Gelation of salted myofibrillar protein under malondialdehyde-induced oxidative stress

Abstract

This study presented the formation of cold-set myofibrillar protein gel under oxidative stress originated from malondialdehyde (MDA) in the presence of 0.6 M NaCl. Heating procedure was also applied for further evaluation of gel properties. Protein carbonyl content was used to evaluate protein oxidation. Sodium dodecyl sulfate polyacrylamide gel electrophoresis (SDS-PAGE) was performed to explain the formation of the gel. Gel properties were compared in range of MDA/NaCl concentration with use of gel strength, water-holding capacity (WHC), scanning electron microscopy (SEM) and Fourier transform infrared spectroscopy (FTIR) measurements. Results confirmed the occurrence of protein oxidation in the system applied. Myosin was greatly involved in gel formation through non-disulfide covalent bond.

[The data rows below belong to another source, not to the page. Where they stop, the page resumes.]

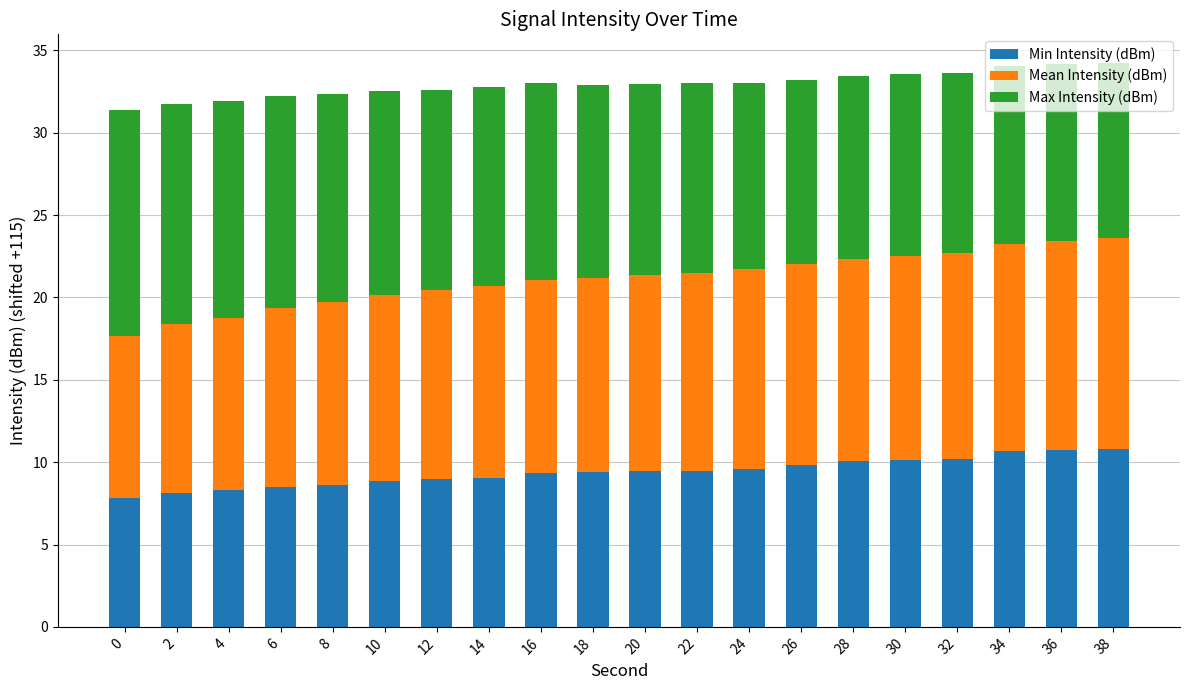

What is the maximum value for Min Intensity (dBm)?

10.8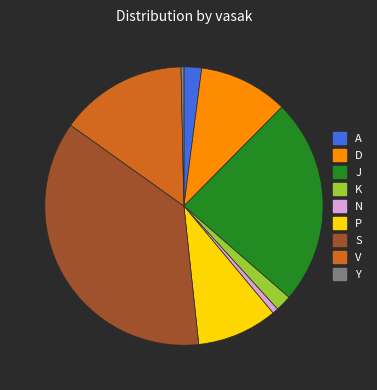

The K slice represents 2% of the pie. True or false?

True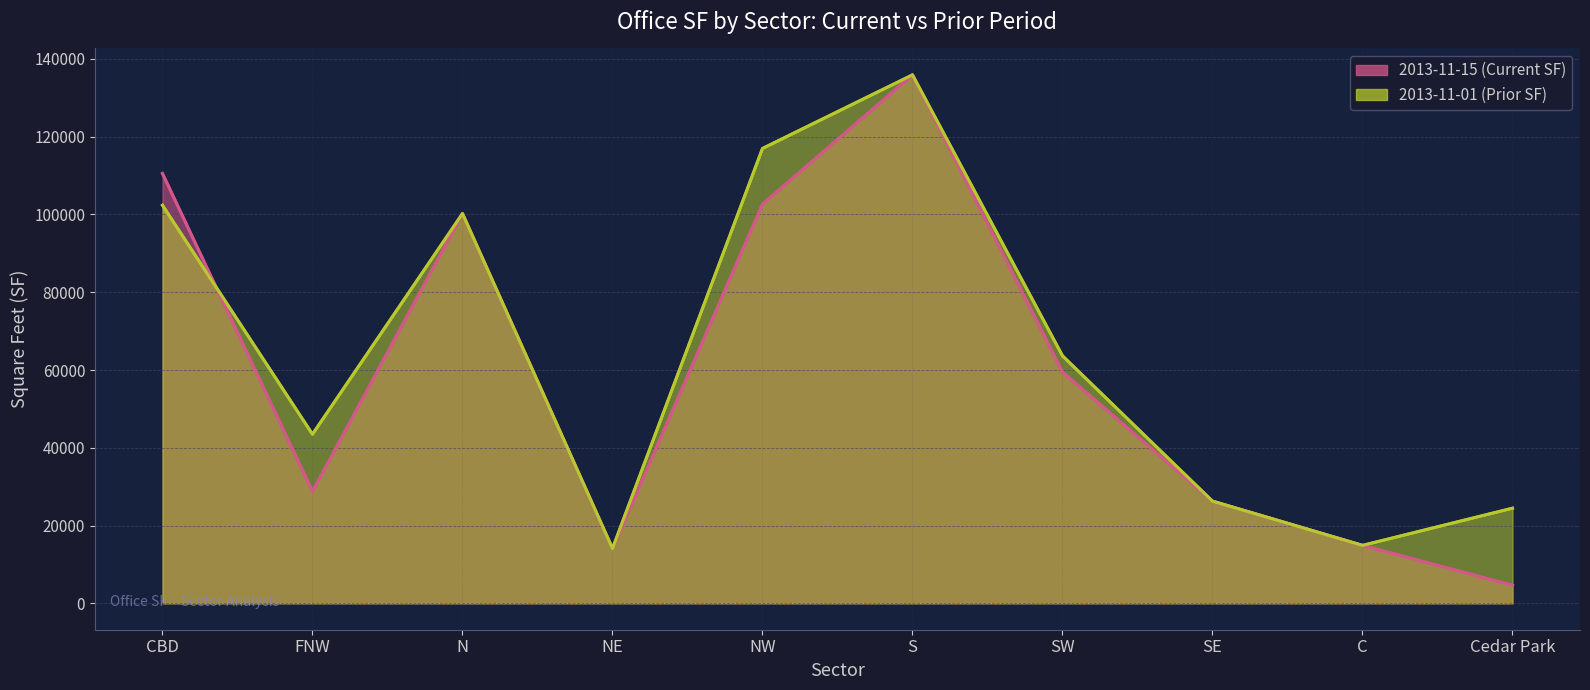

Which series has the largest total across all categories?

2013-11-01 (Prior SF)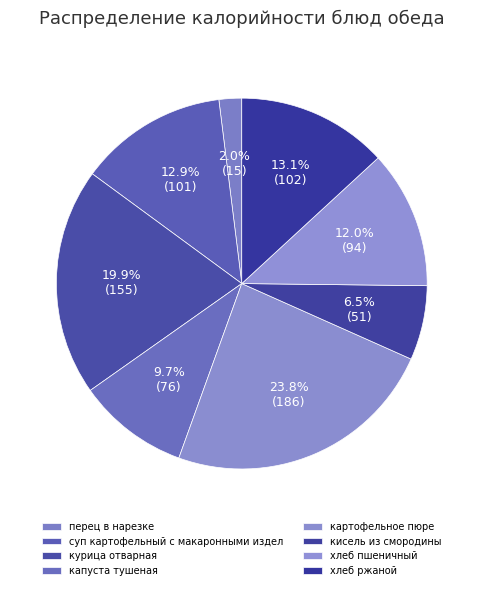

To the nearest percent, what percentage of the pie is хлеб ржаной?

13%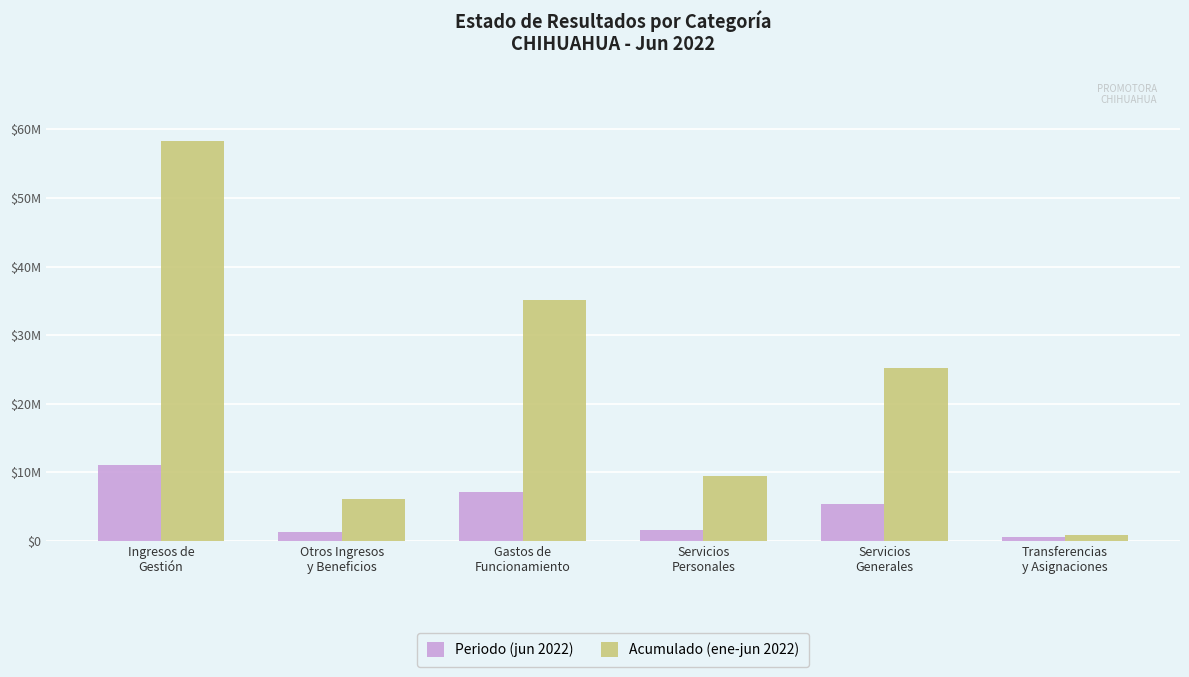

What are all the series names shown in the legend?

Periodo (jun 2022), Acumulado (ene-jun 2022)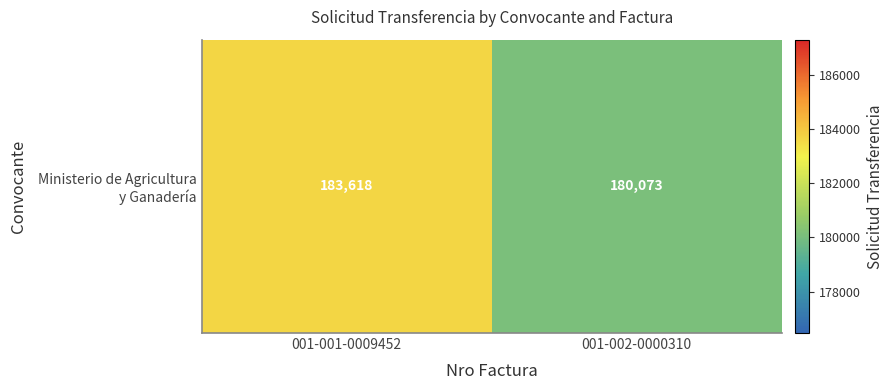

How many values are between 180073 and 183618?

2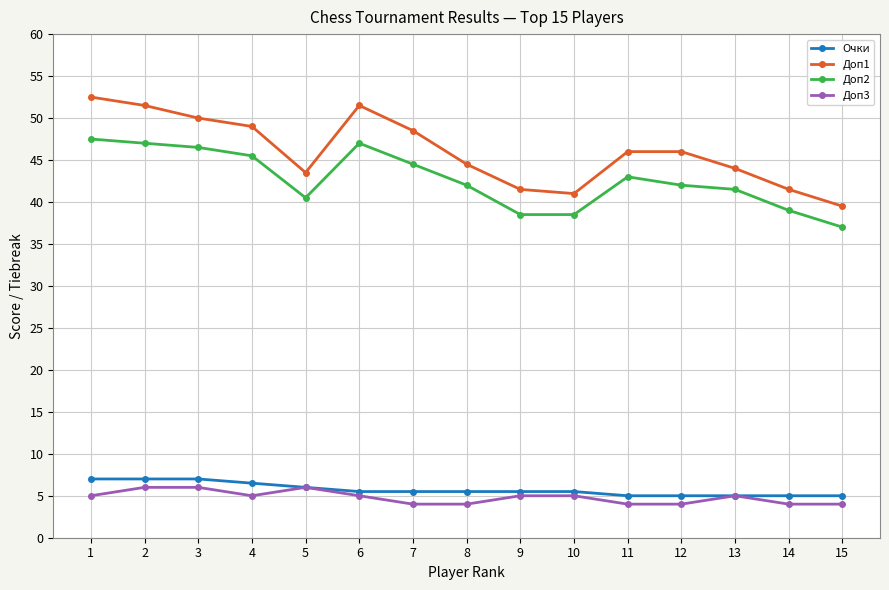

Which series has the largest total across all categories?

Доп1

Meanwhile, significant improvements in gel strength, WHC, the network structure of highly porous with well-defined shapes were observed with increasing addition of MDA/NaCl. Furthermore, with the addition of MDA no more than 10 mM, the gel formed in the presence of 0.6 M NaCl was stable to heat treatment, while the higher MDA could cause gel collapse, which was believed to be due to the excessive covalent bond existed. The gelation procedure in this study involved simultaneous protein oxidation and internal cross-linking. The gel was formed on the premise of the swelling of myofibrillar protein under certain ionic strength and the intermolecular cross-links formed via MDA.